If you add idtac H; (basically a printf) at the start of each pattern branch, you can see that in your example the first branch is entered, but is then exited. This points to one of the tactics in that branch failing. You can pinpoint the problem further by testing with parts of the branch commented out. In particular, commenting out the call to specialize makes the tactic succeed, so you know there's something wrong with that part.

Hope that helps.

‐‐‐‐‐‐‐ Original Message ‐‐‐‐‐‐‐

On Tuesday, April 14, 2020 12:32 PM, Agnishom Chattopadhyay <agnishom AT cmi.ac.in> wrote:

I have a lot of theorems in which I implicitly destruct pairs by using a forall construct. Here is an example:

Definition f : nat -> nat * nat := fun x => (x, x).

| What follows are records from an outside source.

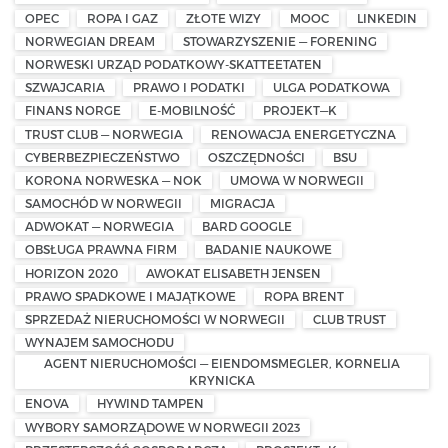
OPEC
ROPA I GAZ
ZŁOTE WIZY
MOOC
LINKEDIN
NORWEGIAN DREAM
STOWARZYSZENIE — FORENING
NORWESKI URZĄD PODATKOWY-SKATTEETATEN
SZWAJCARIA
PRAWO I PODATKI
ULGA PODATKOWA
FINANS NORGE
E-MOBILNOŚĆ
PROJEKT—K
TRUST CLUB — NORWEGIA
RENOWACJA ENERGETYCZNA
CYBERBEZPIECZEŃSTWO
OSZCZĘDNOŚCI
BSU
KORONA NORWESKA — NOK
UMOWA W NORWEGII
SAMOCHÓD W NORWEGII
MIGRACJA
ADWOKAT — NORWEGIA
BARD GOOGLE
OBSŁUGA PRAWNA FIRM
BADANIE NAUKOWE
HORIZON 2020
AWOKAT ELISABETH JENSEN
PRAWO SPADKOWE I MAJĄTKOWE
ROPA BRENT
SPRZEDAŻ NIERUCHOMOŚCI W NORWEGII
CLUB TRUST
WYNAJEM SAMOCHODU
AGENT NIERUCHOMOŚCI — EIENDOMSMEGLER, KORNELIA
KRYNICKA
ENOVA
HYWIND TAMPEN
WYBORY SAMORZĄDOWE W NORWEGII 2023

Lemma silly : forall x y, f 1 = (x, y) -> x = y.
Proof. Admitted.

Now, I'd like to use lemmas like silly as hypothesis in other proofs. But the point is that there is an obvious value for x and y which can be used since f is a function.

I tried writing a tactic that automatically destructs the term (f 1) and finds x and y so that the part after the -> can be used.

Ltac introsP H a b :=
  match goal with
  | [ H : (forall x y, ?f ?t = (x, y) -> ?X) |- _ ] =>
    destruct (f t) as [a b] eqn:XX; specialize (H x y XX)
  | [ H : (forall x y, (x, y) = ?f ?t -> ?X) |- _ ] =>
    destruct (f t) as [a b] eqn:XX; specialize (H x y XX)
  end.

However, I can't get this to work:

Goal 2 = 2.
  pose proof silly.
  introsP H a b.

How do I get this tactic to work?

--Agnishom